CAMPAIGNERS who threatened to boycott a key meeting over a plan for Wrexham to co-operate more closely with its English neighbours have decided they will go along after all.

Members of the People’s Council for North Wales (PCNW) spent six months gathering more than 15,000 signatures for their petition demanding the region’s withdrawal from the West Cheshire/North East Wales Sub-Regional Strategy.

Already supported by a number of local councils including Wrexham, the strategy calls for closer cross-border ties with Cheshire on major planning and economic issues.

But PCNW is bitterly opposed to the strategy, branding it “ill thought-out, extremely damaging and subversive”.

The petition organised by the group is now being considered by the Assembly’s petitions committee whose members will meet in public at Glyndwr University next Monday morning to discuss it.

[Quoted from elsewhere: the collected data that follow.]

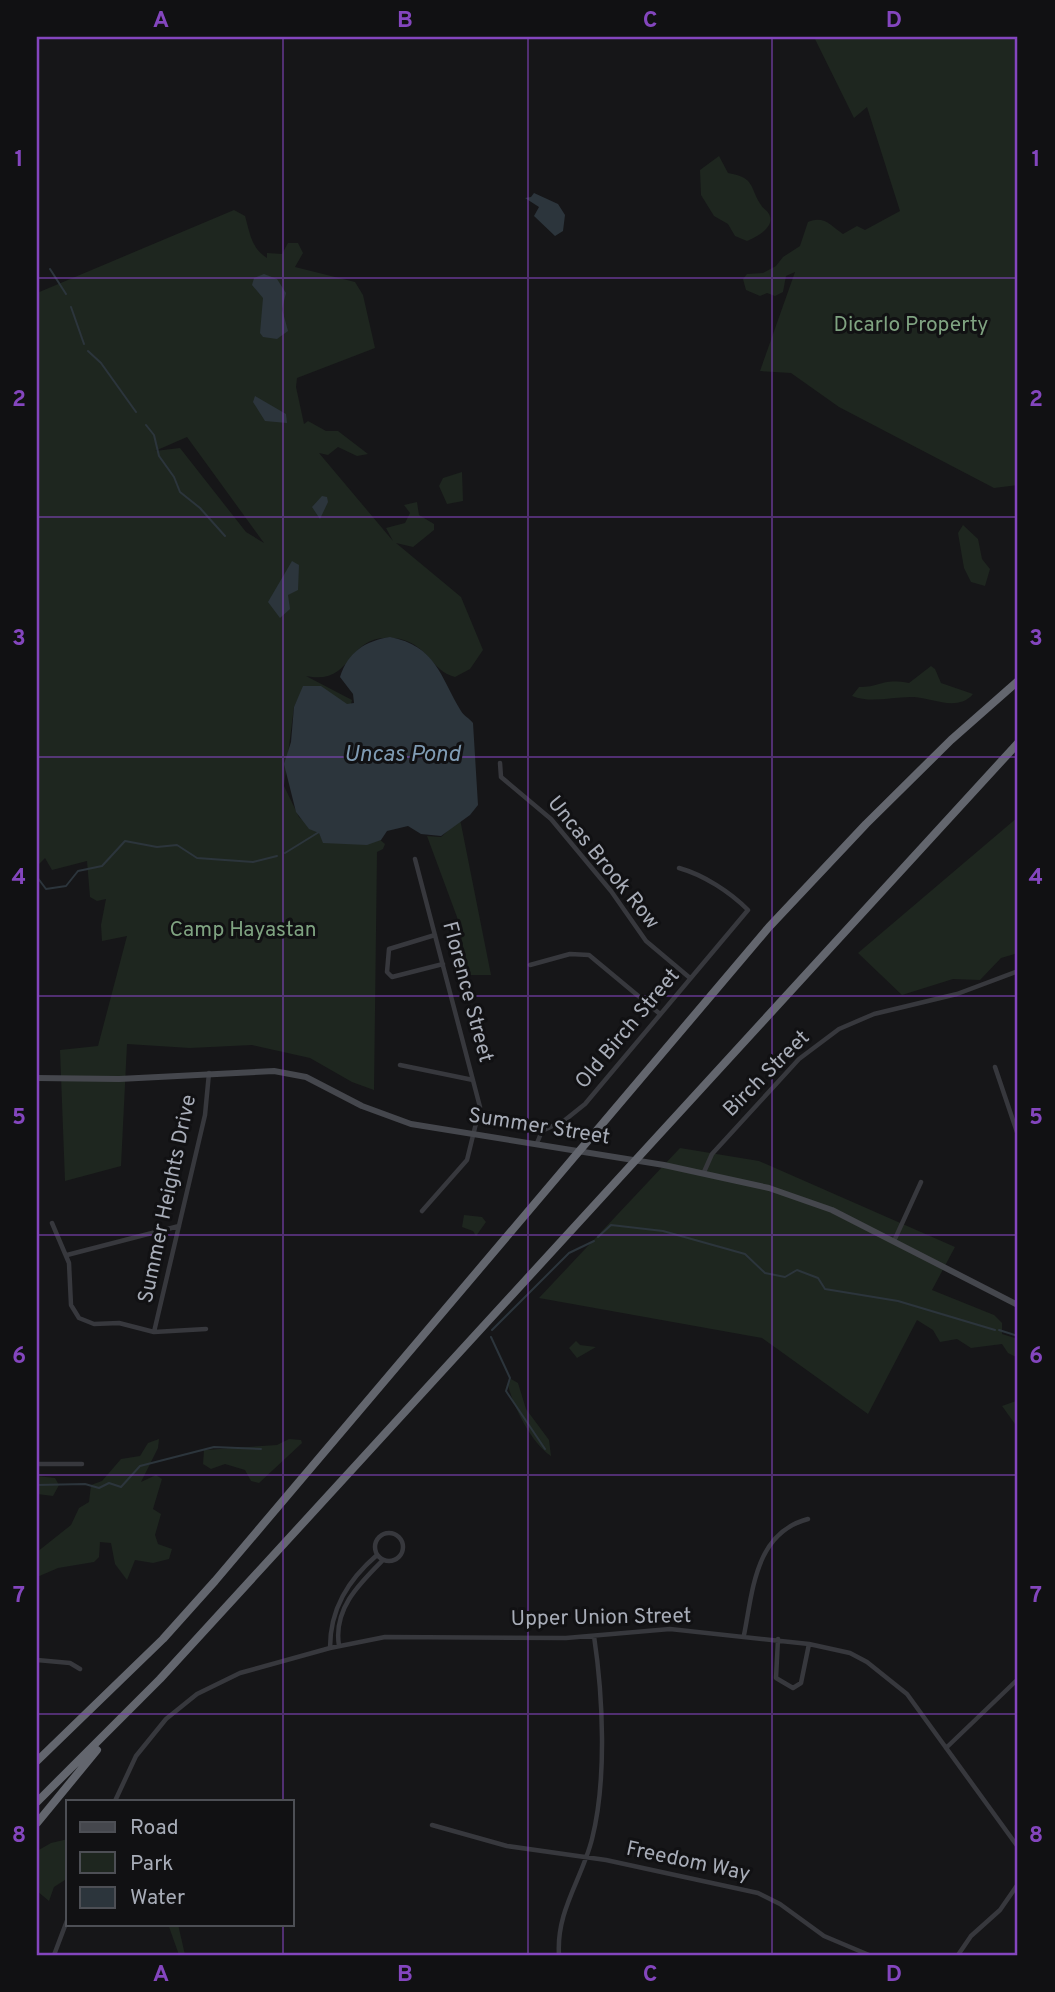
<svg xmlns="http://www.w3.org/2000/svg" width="1055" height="1992" font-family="Overpass,sans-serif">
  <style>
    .green { fill: #1e261f; fill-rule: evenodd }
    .water { fill: #2c353c }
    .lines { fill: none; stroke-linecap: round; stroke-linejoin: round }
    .stream { stroke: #2c353c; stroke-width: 2 }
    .street { stroke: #37383d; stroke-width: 4.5 }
    .secondary { stroke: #45474d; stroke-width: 6 }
    .highway { stroke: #63666e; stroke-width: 8 }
    .grid { fill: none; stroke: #8446be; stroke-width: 2; stroke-opacity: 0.55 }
    .labels { text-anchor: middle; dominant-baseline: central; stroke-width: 6; stroke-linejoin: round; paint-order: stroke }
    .park-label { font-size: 21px; fill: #7fa381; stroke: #111113 }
    .street-label { font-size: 21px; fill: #a8adb8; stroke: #111113 }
    .water-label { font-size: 23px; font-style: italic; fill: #7f9bb3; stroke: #111113 }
    .neatline { fill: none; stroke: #8446be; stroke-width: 2.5 }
    .grid-label { font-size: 23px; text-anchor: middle; font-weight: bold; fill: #8446be }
  </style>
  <rect width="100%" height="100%" fill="#161618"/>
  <path class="green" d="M814,37H1018V485L994,488L839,407L791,373L760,371L795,272L786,276L783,292L775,296L767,293L760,296L746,290L743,279L747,274L763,273L776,266L783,257L800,246L808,222C824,215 831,226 843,234L857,226L865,230L900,211L867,107L854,118Z
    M719,156L728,173C756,178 749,187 761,205C763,209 767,210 769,214C776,227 756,237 747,241L735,236L728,224L714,216L701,195L700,170Z
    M234,210L245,216C250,233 251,248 267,258V253L282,254L288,243H298L303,253L295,267L355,282L363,295L375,348L297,378L296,387L304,424L308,421L326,431H338L368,454L357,456L338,447L328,455L319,453L393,541L386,528L405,523L410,513L404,505L417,502L419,515L434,524V530L413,547L396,543L461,597L483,650L470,669L455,677C430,671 428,641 393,638C345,633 355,686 306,676L352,700L350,708L301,693L294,707L284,786L299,817L319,833L324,843L378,838L385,844L383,849L377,852L374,1090L352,1082L310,1058L252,1045L190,1048L127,1044L121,1166L65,1181L60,1050L98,1046L127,936L102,941L101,925L106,899L97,901L90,897L87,861L52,870L45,858L37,866V293ZM187,437L264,543L246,532L180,448L155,451Z
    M462,472L463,501L447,504L439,486L443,478Z
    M963,525L978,539L982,559L990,569L985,586L971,582L964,568L958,533Z
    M931,666L935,669L941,683L973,694C958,712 932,698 914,697C894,696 872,704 852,696L859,687C882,687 881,678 909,683Z
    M1018,817V953L1001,958L980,980L953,979L902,995L858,953Z
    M460,819L491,975H469L457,917L427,836L441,837Z
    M680,1148L759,1161L955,1247L932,1290L994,1315L1002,1323V1334L1018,1339V1358L1008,1353L1002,1344L971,1348L957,1339L940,1342L933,1330L917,1320L868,1414L762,1338L539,1298Z
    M464,1215L482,1217L486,1222L476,1236L473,1231L462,1227Z
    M576,1341L580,1345L596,1347L577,1358L569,1348Z
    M511,1379L518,1383L526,1409L549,1440L551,1456C532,1444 513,1406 508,1385Z
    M1016,1401L1018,1424H1015L1002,1406Z
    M159,1439L158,1448L141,1482L156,1475L162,1479L153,1509L161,1514L155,1535L158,1544L172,1549L169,1559L153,1563L135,1560L127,1580L115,1564L111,1543L100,1542L99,1557L94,1562L58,1568L37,1577V1552L71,1525L79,1508L89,1502L91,1485L102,1481L121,1459L140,1456L148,1443Z
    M289,1439L301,1440L302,1443L259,1483L251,1481L245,1470L225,1464L211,1469L203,1464L204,1450L277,1445Z
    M37,1476L55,1478L59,1485L53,1496L37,1494Z
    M68,1839V1878L54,1887L49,1901L37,1891V1851L51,1843Z
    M168,1924H178L185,1955H179Z"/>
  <path class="water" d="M534,193L558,204L565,215L563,231L555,236L534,216L539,207L525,198L531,197Z
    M264,274L277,279L286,293L282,309L288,331L277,339L263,337L260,333L263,298L252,285L254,278Z
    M255,396L286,414L287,423L265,421L253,402Z
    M322,496L327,497L328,502L320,519L312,507Z
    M292,561L299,565L298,590L288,595L290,609L280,618L268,602Z
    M390,637C436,646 440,676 461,711C464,716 469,718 473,723L478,805L470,815L441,836L421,834L408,826L387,831L381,840L367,845L323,843L319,833L309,829L296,812L284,764L291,742L294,707L303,686H321L347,704L354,703L353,694L340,677C348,652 365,641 390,637Z"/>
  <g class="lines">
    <path class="stream" d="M50,269L66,294
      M71,307L84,344
      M88,351L101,363L136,412
      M146,425L154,435L159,456L174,477L180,492L200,508L225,536
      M285,853L319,832
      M37,877L46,889L66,886L78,871L102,866L125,841L157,847L177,845L197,858L253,862L277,856
      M598,1237L611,1225L663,1231L745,1254L765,1273L785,1277L797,1270L818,1278L825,1289L898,1301L995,1330
      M492,1330L569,1253L594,1241
      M999,1330L1018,1336
      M491,1337L510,1378L506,1391L545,1449
      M37,1485L85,1484L99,1488L109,1483L121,1487L140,1466L214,1447L261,1449"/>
    <path class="street" d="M500,763L501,777L551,819L611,891L646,941L690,978
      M415,859L480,1107L467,1160L422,1211
      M435,935L389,949L387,972L392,977L443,964
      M530,965L570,954L589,955L660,1014
      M400,1065L473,1080
      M995,1067L1018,1135
      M537,1143L542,1131L565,1120L585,1104L748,910C730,892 704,875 679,868
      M704,1172L712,1154L799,1059L839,1029L874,1014L957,994L1018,971
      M52,1223L69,1263L71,1305L79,1318L94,1324L119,1323L154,1332L206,1329
      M894,1241L921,1182
      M67,1255L179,1226
      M154,1332L205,1115L209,1073
      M37,1464H82
      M375 1547a14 14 0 1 1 28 0a14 14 0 1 1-28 0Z
      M744,1635C753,1590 755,1533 808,1519
      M778,1639L776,1678L793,1688L801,1683L809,1644
      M339,1646C333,1609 359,1584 383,1560
      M330,1648C330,1609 348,1580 377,1555
      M37,1660L70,1663L80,1669
      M946,1748L1018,1679
      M115,1801L136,1756L166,1719L197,1694L240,1673L330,1648L385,1637L566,1638L670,1629L809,1644L850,1653L867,1662L907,1694L1018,1847
      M432,1825L507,1846L606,1860L758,1893L780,1904L824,1936L869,1955
      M54,1955L68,1918
      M559,1955C556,1911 582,1879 592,1839C607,1780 603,1696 594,1636
      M958,1955L971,1936L1000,1910L1018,1884"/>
    <path class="secondary" d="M37,1078L119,1079L274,1071L306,1077L362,1106L411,1124L664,1165L769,1188L832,1210L1018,1305"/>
    <path class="highway" d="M37,1761L163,1639L215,1581L769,927L866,824L951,740L1018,681
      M37,1802L160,1679L1018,743
      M37,1823L97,1750"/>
  </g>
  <path class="grid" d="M283,37V1801M528,37V1955M772,37V1955M37,278H1018M37,517H1018M37,757H1018M37,996H1018M37,1235H1018M37,1475H1018M37,1714H1018M283,1924V1955"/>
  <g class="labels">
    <g class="park-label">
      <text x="911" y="325">Dicarlo Property</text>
      <text x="243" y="930">Camp Hayastan</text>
    </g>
    <g class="street-label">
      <text transform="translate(603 863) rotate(51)">Uncas Brook Row</text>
      <text transform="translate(467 992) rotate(75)">Florence Street</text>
      <text transform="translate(628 1029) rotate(-50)">Old Birch Street</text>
      <text transform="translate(767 1074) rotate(-45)">Birch Street</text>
      <text transform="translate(539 1127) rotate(9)">Summer Street</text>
      <text transform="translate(168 1199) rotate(-78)">Summer Heights Drive</text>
      <text transform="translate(601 1618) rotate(-1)">Upper Union Street</text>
      <text transform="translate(688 1862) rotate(12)">Freedom Way</text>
    </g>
    <g class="water-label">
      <text x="402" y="755">Uncas Pond</text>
    </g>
  </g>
  <rect width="1055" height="1992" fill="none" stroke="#111113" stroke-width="77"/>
  <rect x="66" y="1800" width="228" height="126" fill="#111113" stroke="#4d4f55" stroke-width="2"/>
  <rect x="80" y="1822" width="35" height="10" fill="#45474d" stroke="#4d4f55" stroke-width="2"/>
  <text x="130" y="1834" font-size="21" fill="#a8adb8">Road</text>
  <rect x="80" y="1852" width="35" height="21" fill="#1e261f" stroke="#4d4f55" stroke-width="2"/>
  <text x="130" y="1870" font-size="21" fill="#a8adb8">Park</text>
  <rect x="80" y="1887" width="35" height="21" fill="#2c353c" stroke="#4d4f55" stroke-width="2"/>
  <text x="130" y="1904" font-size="21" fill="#a8adb8">Water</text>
  <rect x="38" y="38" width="978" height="1916" class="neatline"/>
  <g class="grid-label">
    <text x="161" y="27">A</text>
    <text x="405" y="27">B</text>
    <text x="650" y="27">C</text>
    <text x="894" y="27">D</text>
    <text x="19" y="166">1</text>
    <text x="1036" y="166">1</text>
    <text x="19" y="406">2</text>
    <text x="1036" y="406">2</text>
    <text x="19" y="645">3</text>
    <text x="1036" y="645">3</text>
    <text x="19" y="884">4</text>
    <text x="1036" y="884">4</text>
    <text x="19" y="1124">5</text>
    <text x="1036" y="1124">5</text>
    <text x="19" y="1363">6</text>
    <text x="1036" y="1363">6</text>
    <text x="19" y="1602">7</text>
    <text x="1036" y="1602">7</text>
    <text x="19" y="1842">8</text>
    <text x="1036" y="1842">8</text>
    <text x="161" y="1981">A</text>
    <text x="405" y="1981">B</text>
    <text x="650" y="1981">C</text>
    <text x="894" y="1981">D</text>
  </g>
</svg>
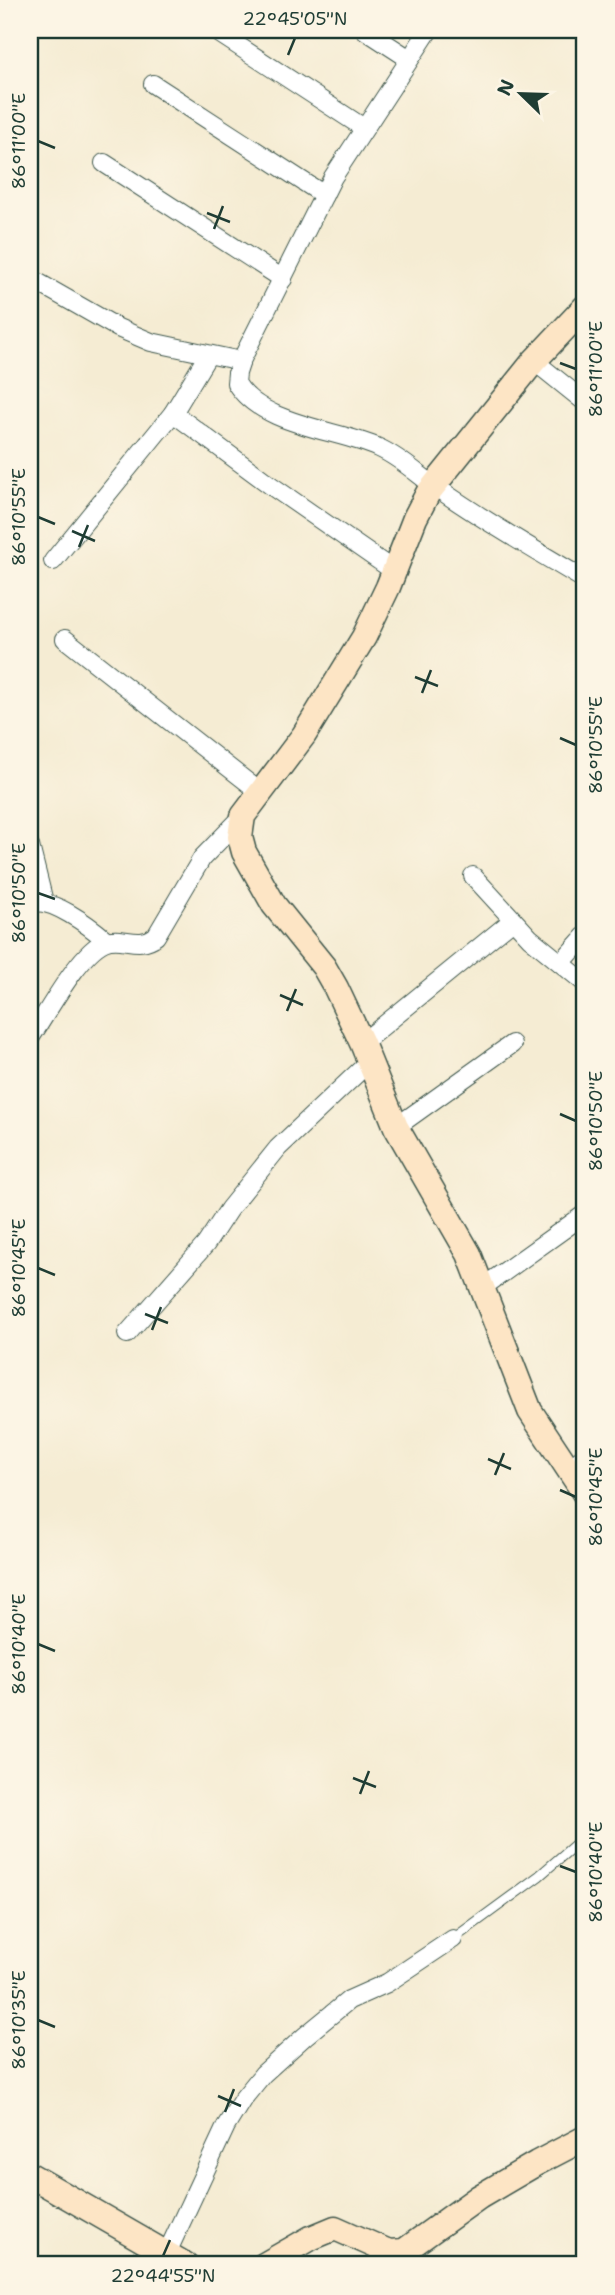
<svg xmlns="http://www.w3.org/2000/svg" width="615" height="2295" viewBox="0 0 615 2295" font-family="'Shantell Sans',sans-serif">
	<rect width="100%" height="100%" fill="#fcf5e5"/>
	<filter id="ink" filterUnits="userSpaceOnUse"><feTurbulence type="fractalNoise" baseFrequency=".0143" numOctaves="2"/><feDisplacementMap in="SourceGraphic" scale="14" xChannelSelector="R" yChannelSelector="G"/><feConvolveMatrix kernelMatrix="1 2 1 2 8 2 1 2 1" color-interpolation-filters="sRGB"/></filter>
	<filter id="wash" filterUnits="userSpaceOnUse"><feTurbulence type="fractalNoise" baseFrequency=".00686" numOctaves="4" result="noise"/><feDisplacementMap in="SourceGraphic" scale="28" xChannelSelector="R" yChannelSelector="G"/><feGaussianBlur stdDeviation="1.57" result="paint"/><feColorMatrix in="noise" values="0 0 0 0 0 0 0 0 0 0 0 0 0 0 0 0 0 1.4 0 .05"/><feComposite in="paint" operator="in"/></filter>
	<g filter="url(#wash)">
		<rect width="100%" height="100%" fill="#f5ecd3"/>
	</g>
	<g filter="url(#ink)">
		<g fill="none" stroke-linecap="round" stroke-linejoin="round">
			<defs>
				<g id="lane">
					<path d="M568 1464 585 1450"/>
					<path d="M453 1939 539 1876 585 1836"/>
				</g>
				<g id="street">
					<path d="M214 30 364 128"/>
					<path d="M365 30 408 58"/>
					<path d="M429 30 333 177 241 361 237 373 236 383C262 426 337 429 379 448 401 458 417 474 436 487 484 521 535 550 585 580"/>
					<path d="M153 84 324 195"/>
					<path d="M104 163 283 279"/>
					<path d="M30 281 39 283 118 328 151 342 241 361"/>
					<path d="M534 361 585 402"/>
					<path d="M173 413 208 355"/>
					<path d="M53 561 173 413 273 487 394 571"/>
					<path d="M65 639 260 792"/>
					<path d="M30 846 44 902"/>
					<path d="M473 876 530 938 585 983"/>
					<path d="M30 904C49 895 91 927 106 940"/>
					<path d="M561 963 585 936"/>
					<path d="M30 1038C47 1014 78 954 104 942 121 934 138 950 156 936L202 858 243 816"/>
					<path d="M362 1043 513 920"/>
					<path d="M396 1127 512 1044"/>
					<path d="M483 1287 585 1214"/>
					<path d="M127 1334 206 1244 229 1209 278 1148 369 1062"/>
					<path d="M166 2255 226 2126 242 2100 263 2074 305 2036 349 2000 387 1983 453 1939"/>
				</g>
				<g id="secondary">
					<path d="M585 307 534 361 428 493 415 518 388 587 364 637 304 735 243 816 240 837 244 852 274 905 324 967 336 988 362 1043 396 1127 469 1254 530 1411 585 1494"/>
					<path d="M30 2175 186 2265"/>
					<path d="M264 2265 311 2238 335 2228 389 2252 404 2251 479 2197 537 2163 585 2138"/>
				</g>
			</defs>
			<use href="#lane" stroke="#3f574c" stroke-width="11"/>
			<use href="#street" stroke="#3f574c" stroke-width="20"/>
			<use href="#secondary" stroke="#3f574c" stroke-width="27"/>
			<use href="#lane" stroke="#fff" stroke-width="9"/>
			<use href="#street" stroke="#fff" stroke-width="18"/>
			<use href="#secondary" stroke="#fde5c5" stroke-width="24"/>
		</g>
	</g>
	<path fill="none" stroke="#1f3d34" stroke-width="2.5" d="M288 55 295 38M38 141 55 148M207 213 230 222M214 229 223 206M560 363 576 369M38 517 55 524M72 531 95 541M79 547 88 525M415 677 438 686M422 693 431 670M560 738 576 745M38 893 55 899M280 995 303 1005M287 1011 296 989M560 1114 576 1121M38 1268 55 1275M145 1314 168 1323M152 1330 161 1307M488 1459 511 1469M495 1475 504 1453M560 1490 576 1497M38 1644 55 1651M353 1778 376 1787M360 1794 369 1771M560 1866 576 1872M38 2020 55 2027M218 2096 241 2106M225 2112 234 2089M163 2256 170 2240"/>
	<rect width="615" height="2295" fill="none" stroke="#fcf5e5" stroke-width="77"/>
	<g transform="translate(521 94) rotate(293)" stroke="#fcf5e5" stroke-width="5" paint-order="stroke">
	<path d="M0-5L12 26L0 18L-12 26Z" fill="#1f3d34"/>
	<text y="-10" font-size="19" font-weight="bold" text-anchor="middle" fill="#1f3d34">N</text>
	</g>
	<rect x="38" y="38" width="538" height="2218" fill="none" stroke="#1f3d34" stroke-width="2.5"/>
	<g font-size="18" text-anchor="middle" fill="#1f3d34">
		<text x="295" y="25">22°45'05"N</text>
		<text transform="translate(19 141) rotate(-90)" y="6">86°11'00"E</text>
		<text transform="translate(596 369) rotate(-90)" y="6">86°11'00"E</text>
		<text transform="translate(19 517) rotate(-90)" y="6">86°10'55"E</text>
		<text transform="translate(596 745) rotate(-90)" y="6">86°10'55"E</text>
		<text transform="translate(19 893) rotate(-90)" y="6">86°10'50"E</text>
		<text transform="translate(596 1121) rotate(-90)" y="6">86°10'50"E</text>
		<text transform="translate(19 1268) rotate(-90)" y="6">86°10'45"E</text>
		<text transform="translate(596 1497) rotate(-90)" y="6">86°10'45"E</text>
		<text transform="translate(19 1644) rotate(-90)" y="6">86°10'40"E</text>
		<text transform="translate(596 1872) rotate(-90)" y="6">86°10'40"E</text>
		<text transform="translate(19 2020) rotate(-90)" y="6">86°10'35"E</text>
		<text x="163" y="2282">22°44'55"N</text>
	</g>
</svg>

PCNW at first welcomed the chance to have a proper say on the plan. But the group then learned that evidence will also be taken from the Mersey Dee Alliance, the grouping which supports the plan.

Earlier this week, PCNW leader Pol Wong said members were so angry about this they were considering boycotting the meeting in protest.

But at their own meeting on Tuesday night, PCNW members voted to attend the meeting after all.

Mr Wong said: “The fact that North East Wales is intent on building at least 20,000 houses aimed at attracting inward migration from Cheshire and Merseyside without any concerns about the increased pressure on our quality of life in North Wales is incredible.”

The committee’s session begins at 9.30am on Monday in the university’s Catrin Finch Centre, with members of the public invited to attend.